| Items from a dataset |

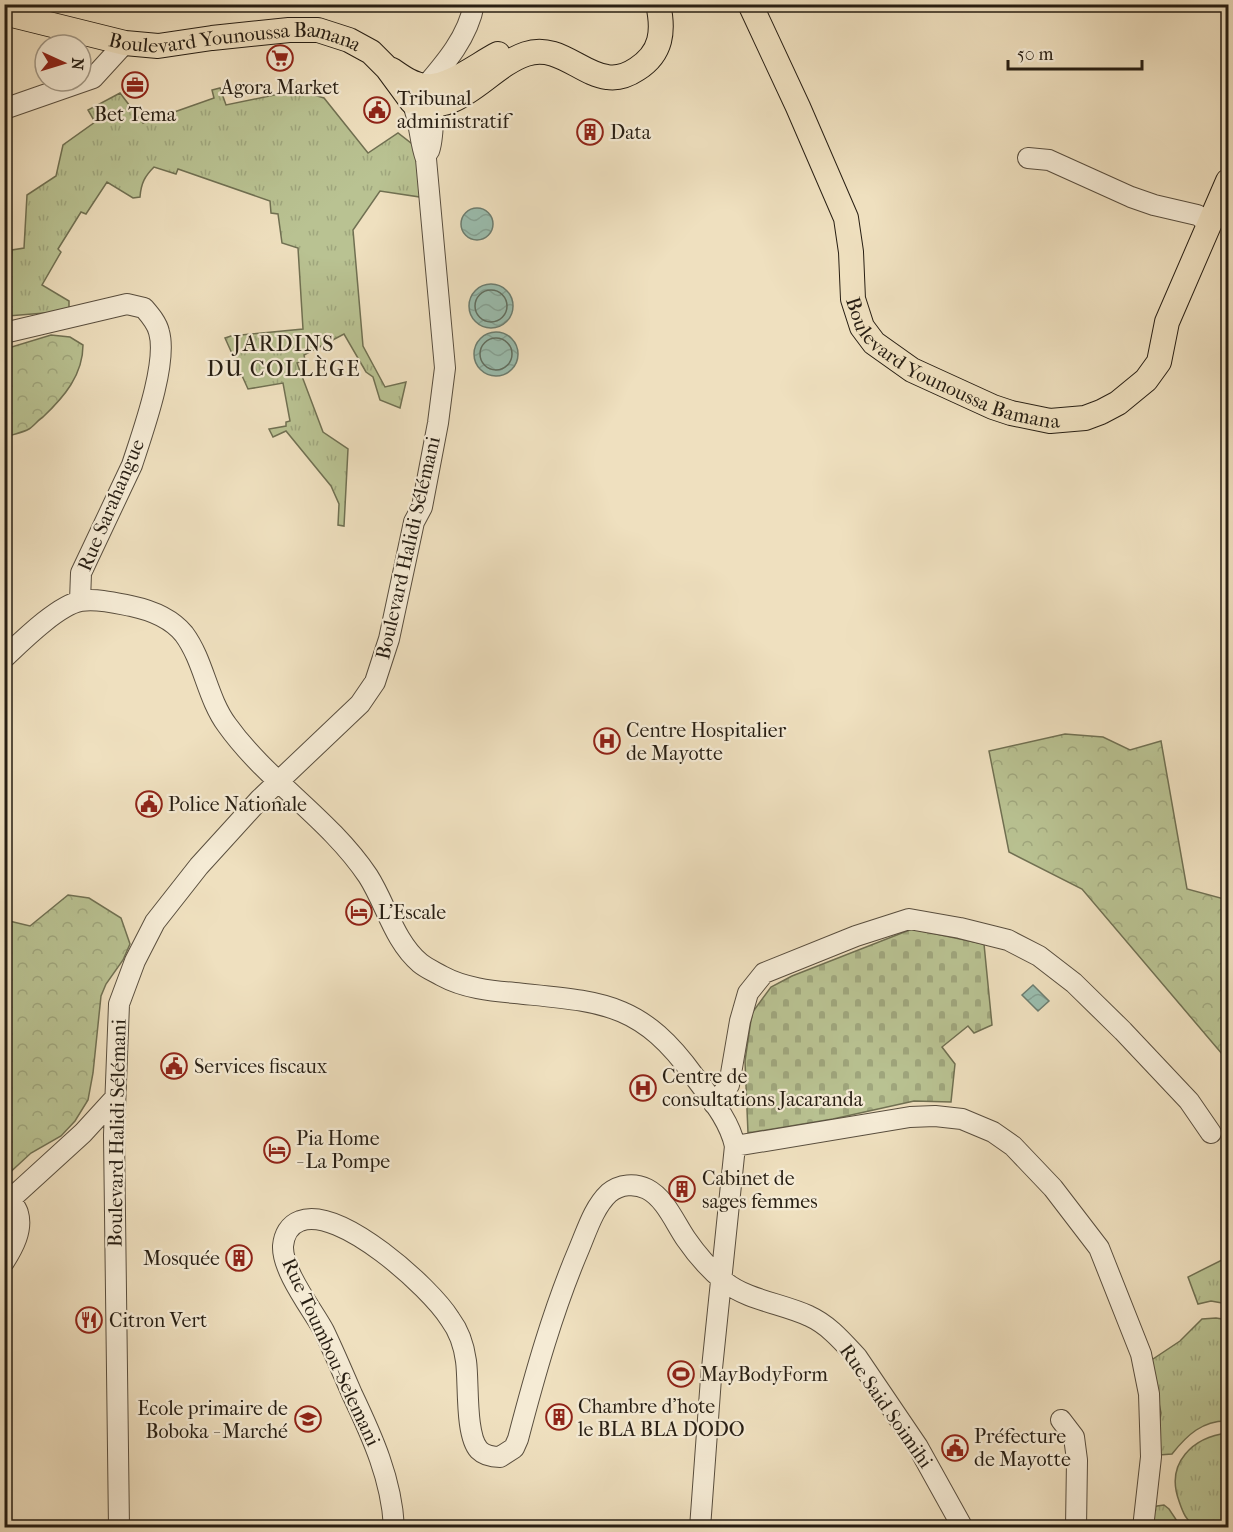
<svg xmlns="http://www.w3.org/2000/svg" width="1233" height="1532" font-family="'IM FELL French Canon',serif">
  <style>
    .grass { fill: url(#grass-tufts); stroke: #707052; stroke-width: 1.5 }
    .forest { fill: url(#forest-crowns); stroke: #707052; stroke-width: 1.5 }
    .cemetery { fill: url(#cemetery-stones); stroke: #707052; stroke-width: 1.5 }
    .water { fill: url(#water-waves); stroke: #6c7d70; stroke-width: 1.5 }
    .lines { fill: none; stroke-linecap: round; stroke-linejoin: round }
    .shore { stroke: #606e60; stroke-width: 1.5 }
    .minor-casing { stroke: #594e3e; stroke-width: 22 }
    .major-casing { stroke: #271e13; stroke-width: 26 }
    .minor { stroke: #f5ebd5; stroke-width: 20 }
    .major { stroke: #efe0bf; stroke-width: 24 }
    .labels { text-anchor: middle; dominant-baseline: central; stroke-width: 4.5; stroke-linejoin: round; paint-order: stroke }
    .street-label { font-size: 20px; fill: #271e13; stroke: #f5ebd5 }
    .poi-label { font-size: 20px; fill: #271e13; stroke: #f5ebd5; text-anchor: start }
    .quarter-label { font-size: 22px; letter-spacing: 1.5px; fill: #271e13; stroke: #f5ebd5 }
  </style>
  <defs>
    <pattern id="grass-tufts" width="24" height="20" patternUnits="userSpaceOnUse" patternTransform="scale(1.5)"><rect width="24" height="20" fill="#b9c292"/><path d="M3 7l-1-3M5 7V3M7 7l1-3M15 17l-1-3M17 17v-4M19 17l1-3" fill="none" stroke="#9fa67d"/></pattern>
    <pattern id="forest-crowns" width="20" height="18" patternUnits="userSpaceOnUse" patternTransform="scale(1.5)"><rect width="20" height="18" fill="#b9c292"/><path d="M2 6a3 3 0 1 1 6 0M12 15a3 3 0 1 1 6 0" fill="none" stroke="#9fa67d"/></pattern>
    <pattern id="cemetery-stones" width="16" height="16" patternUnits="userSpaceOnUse" patternTransform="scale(1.5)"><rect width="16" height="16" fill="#b9c292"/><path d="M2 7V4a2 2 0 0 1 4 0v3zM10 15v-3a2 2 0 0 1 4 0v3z" fill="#9fa67d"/></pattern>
    <pattern id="water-waves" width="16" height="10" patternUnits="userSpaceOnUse" patternTransform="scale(1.5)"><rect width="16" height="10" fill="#9abdae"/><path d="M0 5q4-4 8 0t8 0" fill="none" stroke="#85a295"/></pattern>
  </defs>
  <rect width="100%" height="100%" fill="#efe0bf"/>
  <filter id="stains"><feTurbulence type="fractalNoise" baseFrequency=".00333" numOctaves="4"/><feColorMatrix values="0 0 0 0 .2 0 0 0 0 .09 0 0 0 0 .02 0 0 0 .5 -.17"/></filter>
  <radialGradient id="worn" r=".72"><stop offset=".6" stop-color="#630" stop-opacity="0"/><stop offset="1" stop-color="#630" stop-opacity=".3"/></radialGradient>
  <path class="grass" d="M220,88L226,105L298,90L324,98L368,153L398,133L416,147L420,197L380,191L353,230L363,346L385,387L406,382L400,408L380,400L373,377L366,372L344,334L304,355L305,360L297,363L323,432L348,449L344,526L338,525L339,504L331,486L286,431L273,437L269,429L286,426V422L290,421L283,383L248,389L225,338L231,336L303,329L298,248L282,243L278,214L271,213L270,201L178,169L176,174L154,167C145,176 141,183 140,197L133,198L107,182L86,214L81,212L58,249L61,252L42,285L69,301V311L8,316L12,250L24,248L27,195L56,176L63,145L95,122L88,110L120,93L143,123L214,98L212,90Z
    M1228,1257V1304L1211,1301L1198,1304L1188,1277Z
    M1216,1318L1228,1320V1421C1203,1420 1187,1435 1172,1454L1159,1455L1155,1447L1161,1413L1150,1361L1180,1341L1202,1319Z
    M1228,1433V1527H1197C1186,1521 1183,1513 1179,1501C1165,1463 1193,1437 1228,1433Z
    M1164,1505L1169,1509L1181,1527L1149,1528L1151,1510L1157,1506Z"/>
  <path class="forest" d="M51,335L70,337L83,345C83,375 64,397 43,417C38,420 34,426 29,429C22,433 13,434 6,437L5,442V349Z
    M1065,734L1103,737L1130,750L1161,741L1187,889L1228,900V1061L1082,889L1009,852L989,751Z
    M68,895L89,898L121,918L130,944L123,960L106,984L101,996L93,1073L88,1100L75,1121L61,1136L31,1153L5,1177V920L30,926Z"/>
  <path class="cemetery" d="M912,929L984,944L992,1025L974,1033L968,1026L942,1047L955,1064L951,1102L914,1101L833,1119L748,1133L745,1061L752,1013L771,987L792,976Z"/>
  <path class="water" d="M461 224a16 16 0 1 1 32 0a16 16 0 1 1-32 0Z
    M469 306a22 22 0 1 1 44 0a22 22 0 1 1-44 0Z
    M474 354a22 22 0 1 1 44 0a22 22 0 1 1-44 0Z
    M1033,985L1049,1001L1038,1011L1022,995Z"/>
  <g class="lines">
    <path class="shore" d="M475 306a16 16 0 1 1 32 0a16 16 0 1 1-32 0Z
      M480 354a16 16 0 1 1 32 0a16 16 0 1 1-32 0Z"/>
    <g class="minor-casing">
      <path id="minor" d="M4,109L93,78L125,43
        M429,151C433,141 435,101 431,92
        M1028,158L1049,160L1131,197L1154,205L1197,215L1209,222
        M4,333L127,304L144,308C150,315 157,323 159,332C168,363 142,434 132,465L81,573L80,601
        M4,658C21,642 58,605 81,601C96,598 116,603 131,606C150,610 171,618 184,634C204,661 207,698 227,725C267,781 329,818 368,876C386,904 394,941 420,963C426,968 435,972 442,976C464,988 491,991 515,993C601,1002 640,1001 694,1076C710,1098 729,1119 735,1146L711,1378L700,1528
        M714,1104L729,1085L740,1021L748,993L764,973L856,936L909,919L960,928L1008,940L1039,956L1074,983L1123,1031L1189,1101L1211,1133
        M735,1146L910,1117L935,1116L962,1119L993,1132L1013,1146L1053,1188L1099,1248L1141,1354L1149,1394L1151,1457L1143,1528
        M4,1205L83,1133L115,1098
        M4,1262C13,1248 23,1230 18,1213C17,1209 13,1204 11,1200
        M1061,1420L1074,1437L1077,1460L1076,1528
        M119,1528L114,1135L119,1004L135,961L155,922L199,866L260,799L360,704L375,682L389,639L414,522L422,507L438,423L445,368L426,159C419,140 420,120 412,102C436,73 467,43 474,4
        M394,1528C392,1480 372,1436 352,1394C343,1373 334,1352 324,1331C312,1309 282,1271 283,1246C284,1235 289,1225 300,1221C339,1205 430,1287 450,1319C459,1331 464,1346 466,1361C469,1382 465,1435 479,1450C485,1456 493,1457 500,1457L514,1448L518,1439C535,1374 553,1310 579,1249C587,1230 594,1207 609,1193C620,1184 635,1183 647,1189C665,1198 675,1223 686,1239C697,1255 710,1270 725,1282C747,1300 784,1304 809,1316C829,1325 843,1342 857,1357L918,1447L963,1528"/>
    </g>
    <g class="major-casing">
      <g id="major">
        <path id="s1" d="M750,4L798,107L846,218L851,252L853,299L862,327L874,343L912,370L993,407L1011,413L1050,421L1085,418L1101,412L1118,403L1146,380L1159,362L1167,322L1228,181"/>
        <path id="s2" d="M4,13L125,43L158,46L212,38L289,30H318L349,40L371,52L387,68L412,102C459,118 487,67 526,54C557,43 581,74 607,77C619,79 628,75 637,69C662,53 664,31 658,4"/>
        <path d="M392,70C402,77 413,85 426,86C447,89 478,64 498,54"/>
      </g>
    </g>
    <use href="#minor" class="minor"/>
    <use href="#major" class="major"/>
  </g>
  <defs>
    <g id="supermarket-ring" transform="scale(1.35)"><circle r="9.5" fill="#f5ebd5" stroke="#8f2418" stroke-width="1.5"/><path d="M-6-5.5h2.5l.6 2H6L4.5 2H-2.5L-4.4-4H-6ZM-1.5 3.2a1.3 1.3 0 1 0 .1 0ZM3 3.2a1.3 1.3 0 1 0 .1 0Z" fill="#8f2418"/></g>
    <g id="office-ring" transform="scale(1.35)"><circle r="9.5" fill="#f5ebd5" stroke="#8f2418" stroke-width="1.5"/><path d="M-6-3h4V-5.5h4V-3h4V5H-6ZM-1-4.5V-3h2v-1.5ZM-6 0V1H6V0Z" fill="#8f2418"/></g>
    <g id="civic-ring" transform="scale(1.35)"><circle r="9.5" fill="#f5ebd5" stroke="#8f2418" stroke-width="1.5"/><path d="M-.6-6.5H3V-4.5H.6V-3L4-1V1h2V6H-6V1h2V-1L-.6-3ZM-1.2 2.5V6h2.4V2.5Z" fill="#8f2418"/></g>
    <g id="building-ring" transform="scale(1.35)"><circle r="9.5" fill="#f5ebd5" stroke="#8f2418" stroke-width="1.5"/><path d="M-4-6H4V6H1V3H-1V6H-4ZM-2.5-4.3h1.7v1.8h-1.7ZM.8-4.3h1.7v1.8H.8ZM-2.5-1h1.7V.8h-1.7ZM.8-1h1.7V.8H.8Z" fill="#8f2418"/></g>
    <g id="hospital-ring" transform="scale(1.35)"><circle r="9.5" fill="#f5ebd5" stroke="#8f2418" stroke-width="1.5"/><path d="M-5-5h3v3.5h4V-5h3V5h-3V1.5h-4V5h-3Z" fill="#8f2418"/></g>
    <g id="hotel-ring" transform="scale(1.35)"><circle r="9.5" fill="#f5ebd5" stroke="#8f2418" stroke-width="1.5"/><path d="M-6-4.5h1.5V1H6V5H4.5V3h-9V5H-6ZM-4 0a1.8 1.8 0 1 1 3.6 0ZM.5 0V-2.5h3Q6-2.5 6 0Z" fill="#8f2418"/></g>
    <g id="restaurant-ring" transform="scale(1.35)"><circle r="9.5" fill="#f5ebd5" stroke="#8f2418" stroke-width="1.5"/><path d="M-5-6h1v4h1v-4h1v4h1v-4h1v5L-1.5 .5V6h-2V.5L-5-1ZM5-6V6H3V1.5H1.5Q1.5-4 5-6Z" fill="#8f2418"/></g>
    <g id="stadium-ring" transform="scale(1.35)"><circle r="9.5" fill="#f5ebd5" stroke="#8f2418" stroke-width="1.5"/><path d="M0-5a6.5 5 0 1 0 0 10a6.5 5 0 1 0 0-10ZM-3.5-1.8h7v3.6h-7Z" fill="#8f2418"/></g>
    <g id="school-ring" transform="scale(1.35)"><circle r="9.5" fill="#f5ebd5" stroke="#8f2418" stroke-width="1.5"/><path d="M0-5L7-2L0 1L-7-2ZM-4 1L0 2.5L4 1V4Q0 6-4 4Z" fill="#8f2418"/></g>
  </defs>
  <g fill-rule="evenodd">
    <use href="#supermarket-ring" x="280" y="58"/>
    <use href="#office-ring" x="135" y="85"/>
    <use href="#civic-ring" x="377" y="110"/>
    <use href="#building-ring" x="590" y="132"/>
    <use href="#hospital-ring" x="607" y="741"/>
    <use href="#civic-ring" x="149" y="804"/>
    <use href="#hotel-ring" x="359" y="912"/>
    <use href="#civic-ring" x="174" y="1066"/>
    <use href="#hospital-ring" x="643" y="1088"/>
    <use href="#hotel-ring" x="277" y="1150"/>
    <use href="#building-ring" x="682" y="1189"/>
    <use href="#building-ring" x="239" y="1258"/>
    <use href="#restaurant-ring" x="89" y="1320"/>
    <use href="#stadium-ring" x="681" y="1374"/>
    <use href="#building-ring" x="559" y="1417"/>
    <use href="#school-ring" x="308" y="1419"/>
    <use href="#civic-ring" x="955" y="1448"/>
  </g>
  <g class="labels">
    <g class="street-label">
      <text stroke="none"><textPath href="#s2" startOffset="236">Boulevard Younoussa Bamana</textPath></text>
      <text stroke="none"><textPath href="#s1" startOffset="442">Boulevard Younoussa Bamana</textPath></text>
      <text transform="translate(111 505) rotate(-67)">Rue Sarahangue</text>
      <text transform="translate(408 548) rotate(-77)">Boulevard Halidi Sélémani</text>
      <text transform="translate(117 1133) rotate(-89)">Boulevard Halidi Sélémani</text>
      <text transform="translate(331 1352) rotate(65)">Rue Toumbou-Selemani</text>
      <text transform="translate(886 1406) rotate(55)">Rue Said Soimihi</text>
    </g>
    <g class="poi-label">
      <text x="280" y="87" text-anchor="middle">Agora Market</text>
      <text x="397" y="98">Tribunal<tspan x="397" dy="23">administratif</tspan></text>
      <text x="135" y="114" text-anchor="middle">Bet Tema</text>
      <text x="610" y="132">Data</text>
      <text x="626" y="730">Centre Hospitalier<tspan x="626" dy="23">de Mayotte</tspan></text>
      <text x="168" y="804">Police Nationale</text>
      <text x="378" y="912">L'Escale</text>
      <text x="194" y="1066">Services fiscaux</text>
      <text x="662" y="1076">Centre de<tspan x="662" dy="23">consultations Jacaranda</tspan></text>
      <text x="296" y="1138">Pia Home<tspan x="296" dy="23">- La Pompe</tspan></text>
      <text x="702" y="1178">Cabinet de<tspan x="702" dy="23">sages femmes</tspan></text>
      <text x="220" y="1258" text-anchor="end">Mosquée</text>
      <text x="109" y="1320">Citron Vert</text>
      <text x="700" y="1374">MayBodyForm</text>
      <text x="578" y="1406">Chambre d'hote<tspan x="578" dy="23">le BLA BLA DODO</tspan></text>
      <text x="288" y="1408" text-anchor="end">Ecole primaire de<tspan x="288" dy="23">Boboka - Marché</tspan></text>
      <text x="974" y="1436">Préfecture<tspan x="974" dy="23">de Mayotte</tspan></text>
    </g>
    <g class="quarter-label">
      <text x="284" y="344">JARDINS<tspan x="284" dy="25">DU COLLÈGE</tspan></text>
    </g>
  </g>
  <rect width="1233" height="1532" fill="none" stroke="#efe0bf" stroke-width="24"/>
  <rect x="6" y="6" width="1221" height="1520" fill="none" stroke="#271e13" stroke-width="3"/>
  <rect x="12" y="12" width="1209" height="1508" fill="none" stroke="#271e13" stroke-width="1.5"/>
  <g transform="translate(63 63) rotate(94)"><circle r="28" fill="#f5ebd5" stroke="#a39987" stroke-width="1.5"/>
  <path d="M0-4.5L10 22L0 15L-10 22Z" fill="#8f2418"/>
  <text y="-9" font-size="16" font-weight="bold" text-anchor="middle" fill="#271e13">N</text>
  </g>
  <path d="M1008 60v9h134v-9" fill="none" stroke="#271e13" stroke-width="3"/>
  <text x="1017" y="60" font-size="18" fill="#271e13" stroke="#f5ebd5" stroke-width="4.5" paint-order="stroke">50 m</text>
  <rect width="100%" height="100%" filter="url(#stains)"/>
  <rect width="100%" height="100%" fill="url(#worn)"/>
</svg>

| Action item |
For each line of the entries that holds the word "lines", pull that line out.

| Response to this exercise |
    .lines { fill: none; stroke-linecap: round; stroke-linejoin: round }
  <g class="lines">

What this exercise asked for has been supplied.